To calculate that how much $C{{H}_{3}}OH$ in mg is obtained from 0.01 mol of $CO$and 0.08 g of ${{H}_{2}}$, we first have to write the chemical equation given in the question i.e.
$CO(g)+2{{H}_{2}}(g)\to C{{H}_{3}}OH(l)$
Here 1 mol of $CO$and 2 mol of ${{H}_{2}}$gives 1 mol of $C{{H}_{3}}OH$
This corresponds that 0.01 mol of $CO$ and 0.02 mol of ${{H}_{2}}$ gives 0.01 mol of $C{{H}_{3}}OH$
After that if we twice the value then 0.02 mol of $CO$ and 0.04 mol of ${{H}_{2}}$ gives 0.02 mol of $C{{H}_{3}}OH$ Given values are $CO$(g) = 0.01 mol , ${{H}_{2}}$(g) = 0.08 g which is equal to 0.04 mol as mentioned above.
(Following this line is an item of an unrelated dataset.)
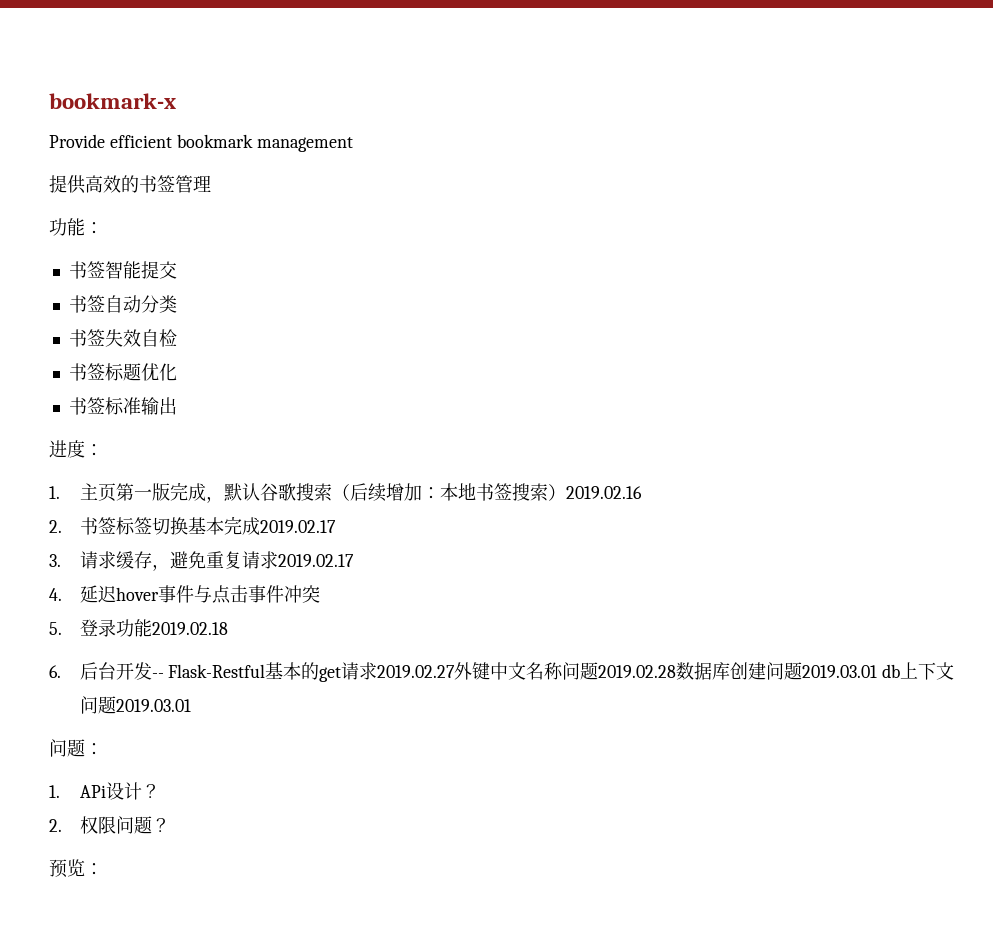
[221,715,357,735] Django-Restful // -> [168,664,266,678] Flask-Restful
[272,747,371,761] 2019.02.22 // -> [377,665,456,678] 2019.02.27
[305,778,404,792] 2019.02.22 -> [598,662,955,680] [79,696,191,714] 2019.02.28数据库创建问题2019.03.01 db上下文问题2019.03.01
Thus here $CO$(g) is a limiting agent.
Therefore, $C{{H}_{3}}OH$ formed = 0.01 mol = 0.32 g or 320 mg.

Note:
Limiting reagents are defined as those substances which are completely consumed in the completion of a chemical reaction and can also be known by the name limiting agents or limiting reactants. According to the stoichiometry of chemical reactions, a fixed amount of reactants is required for the completion of the reaction.